## EXERCISE DIRECTIONS
Pull every line holding the word "المؤقت" from the data below and copy it.

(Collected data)
########################################

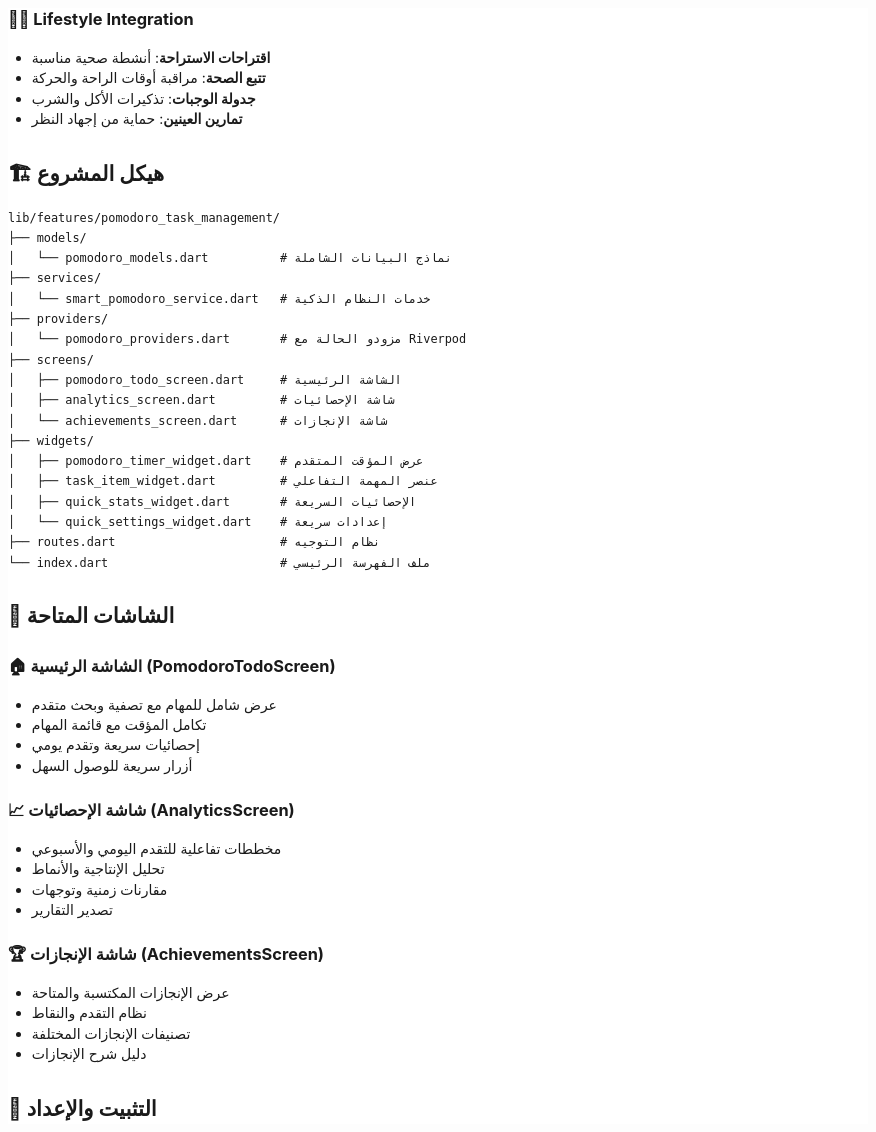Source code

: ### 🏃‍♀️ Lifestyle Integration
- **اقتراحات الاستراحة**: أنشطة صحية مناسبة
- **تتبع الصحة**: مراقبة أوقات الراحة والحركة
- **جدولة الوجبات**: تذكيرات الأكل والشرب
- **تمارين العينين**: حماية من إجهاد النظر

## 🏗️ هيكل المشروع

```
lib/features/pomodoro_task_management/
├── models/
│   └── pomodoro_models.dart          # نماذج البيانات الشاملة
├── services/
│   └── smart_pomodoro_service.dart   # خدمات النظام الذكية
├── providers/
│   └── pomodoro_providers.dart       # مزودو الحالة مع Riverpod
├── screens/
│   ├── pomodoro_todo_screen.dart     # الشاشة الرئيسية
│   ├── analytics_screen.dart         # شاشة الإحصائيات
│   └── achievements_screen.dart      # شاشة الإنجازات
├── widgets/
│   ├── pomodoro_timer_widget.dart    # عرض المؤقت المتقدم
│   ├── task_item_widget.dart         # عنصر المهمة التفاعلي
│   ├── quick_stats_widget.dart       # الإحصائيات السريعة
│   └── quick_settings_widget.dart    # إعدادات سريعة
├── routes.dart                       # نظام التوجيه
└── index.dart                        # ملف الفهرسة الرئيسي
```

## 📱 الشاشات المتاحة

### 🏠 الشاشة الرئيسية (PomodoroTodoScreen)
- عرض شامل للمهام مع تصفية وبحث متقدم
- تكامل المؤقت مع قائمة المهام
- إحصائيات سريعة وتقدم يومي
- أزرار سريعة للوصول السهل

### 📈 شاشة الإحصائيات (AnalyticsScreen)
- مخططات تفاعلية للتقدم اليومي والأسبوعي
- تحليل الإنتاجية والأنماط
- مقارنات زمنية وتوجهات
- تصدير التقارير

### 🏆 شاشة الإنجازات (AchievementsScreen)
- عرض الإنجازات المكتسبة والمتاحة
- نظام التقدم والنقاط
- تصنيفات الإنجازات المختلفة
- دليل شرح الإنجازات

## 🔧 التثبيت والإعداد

########################################

## TASK OUTPUT
│   ├── pomodoro_timer_widget.dart    # عرض المؤقت المتقدم
- تكامل المؤقت مع قائمة المهام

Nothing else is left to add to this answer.